Bovine skeletal muscle calpastatin: cloning, sequence analysis, and steady-state mRNA expression

Abstract

Calpastatin is a specific inhibitor of the calpains. Calpains play a key role in postmortem tenderization of meat and have been hypothesized to be involved in muscle protein degradation in living tissue. Isolation, cloning of complementary DNA, and nucleotide sequencing of bovine calpastatin from the longissimus muscle have been completed. Two clones were identified that encompass the entire coding sequence. Clone pCR41, derived by reverse transcription-PCR, covers domains L and 1; clone pBSAl, obtained from cDNA library screening, covers domains 2 through 4 in addition to the 3'-nontranslated region. Nucleotide sequence analysis of the cDNA for bovine calpastatin revealed an average nucleotide sequence identity of approximately 70 to 80% compared with published calpastatin nucleotide sequences of human, rabbit, and pig.
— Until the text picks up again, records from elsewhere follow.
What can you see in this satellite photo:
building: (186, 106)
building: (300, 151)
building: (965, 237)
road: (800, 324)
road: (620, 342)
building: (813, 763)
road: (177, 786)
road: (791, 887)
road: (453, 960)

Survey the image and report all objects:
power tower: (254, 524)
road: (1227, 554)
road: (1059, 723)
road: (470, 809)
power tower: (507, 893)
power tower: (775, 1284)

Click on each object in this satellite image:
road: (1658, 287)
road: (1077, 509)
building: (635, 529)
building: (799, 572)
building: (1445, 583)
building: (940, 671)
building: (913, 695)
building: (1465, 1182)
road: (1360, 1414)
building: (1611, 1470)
Exon 3, corresponding to a highly conserved 22-amino acid region, was deleted from bovine calpastatin domain L. The calculated molecular weight of bovine skeletal muscle calpastatin of 706 amino acid residues (M_r 75,842) corresponds to the value of purified bovine skeletal muscle calpastatin as determined by SDS-PAGE (M_r 68,000). Northern blot analysis revealed the presence of multiple calpastatin mRNA transcripts having estimated sizes of 3.8, 3.0, and 1.5 kb in beef and 3.8, 3.0, 2.5, and 1.5 kb in sheep. Calpastatin mRNA expression was increased with β-adrenergic agonist-induced muscle hypertrophy.